The “marketplace” of individuals and entities all seeking to maximize their share of the central-state swag doesn’t make a democracy.
A democratic republic is a government in which power flows from citizens to their elected representatives.
The American revolutionaries did not make a big distinction between republic and democracy, for in the context of the late 1700s, the dominant political structure was monarchy, and democracy meant the people have the final say via elections. As Gordon Wood explains in his seminal book The Radicalism of the American Revolution, the upper-class revolutionaries had their doubts about the rabble’s ability to pursue the common good above their own narrow self interests. This ability to focus on the public good rather than on one’s own financial interests was widely understood to be the make-or-break dynamic of a durable democracy: without a class of citizens who could set the public good above their own interests, democracy would fail and be replaced by a neofeudal system of patronage in which loyalties followed a hierarchy of self-serving privilege.
In other words, precisely what we have today in the USA.
The revolutionary founders understood that only financially independent citizens had the wherewithal to put the public good above their own private interests.
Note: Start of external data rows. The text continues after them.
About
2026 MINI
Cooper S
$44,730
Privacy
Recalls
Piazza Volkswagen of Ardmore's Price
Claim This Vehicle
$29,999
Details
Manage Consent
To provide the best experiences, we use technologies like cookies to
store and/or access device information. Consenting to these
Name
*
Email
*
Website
Those who were dependent on a powerful individual or organization would have no incentive to put the common good above their own share of the swag, and every incentive to support their patron (individual, corporation or government program) at the expense of the common good. How many citizens are truly financial independent in America today? How many don’t depend on a wealthy individual, corporation or government program for their livelihood and financial well-being? What incentives are present that would cause a dependent to vote against the narrow interests of their patronage? Very few if any.
The number of financially independent citizens is very low in a neofeudal economy dominated by centralized government, cartels, corporations and a super-wealthy financial nobility— the latter three (cartels, corporations and financial elites) being just as obsessed with maximizing their share of government swag (tax breaks, subsidies, sweetheart contracts, etc.) as any welfare dependent. As a result, politics in America has decayed into an endless free-for-all of parasitic elites and dependent constituencies squabbling over their share of the federal swag.
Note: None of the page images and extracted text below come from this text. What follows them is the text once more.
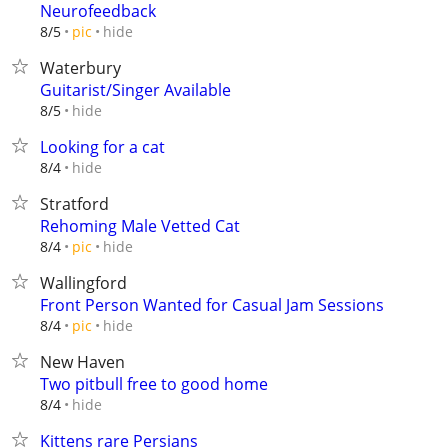
Neurofeedback
hide
8/5
pic
Waterbury
Guitarist/Singer Available
hide
8/5
Looking for a cat
hide
8/4
Stratford
Rehoming Male Vetted Cat
hide
8/4
pic
Wallingford
Front Person Wanted for Casual Jam Sessions
hide
8/4
pic
New Haven
Two pitbull free to good home
hide
8/4
Kittens rare Persians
The public good is given lip service but everyone knows patronage and dependence are the dominant dynamics of our society and economy.How can an elected official who must spend half their time raising millions of dollars from corporations and wealthy elites have any real conception of the public good? How can voters who approve every “free” benefit and financial “right” that will flow to their account have any real measure of the public good? The “marketplace” of individuals and entities all seeking to maximize their share of the central-state swag doesn’t make a democracy. They are merely a rabble fighting over the bread and circuses issued by an empire that seeks to placate and distract a citizenry and commercial elite that has lost all sense of public good beyond “free” patronage. Time will reveal that nothing is truly free, including democracy and the public good.Those dependent on central state patronage will discover that centralization has entered diminishing returns on its way to dissolution and ruin.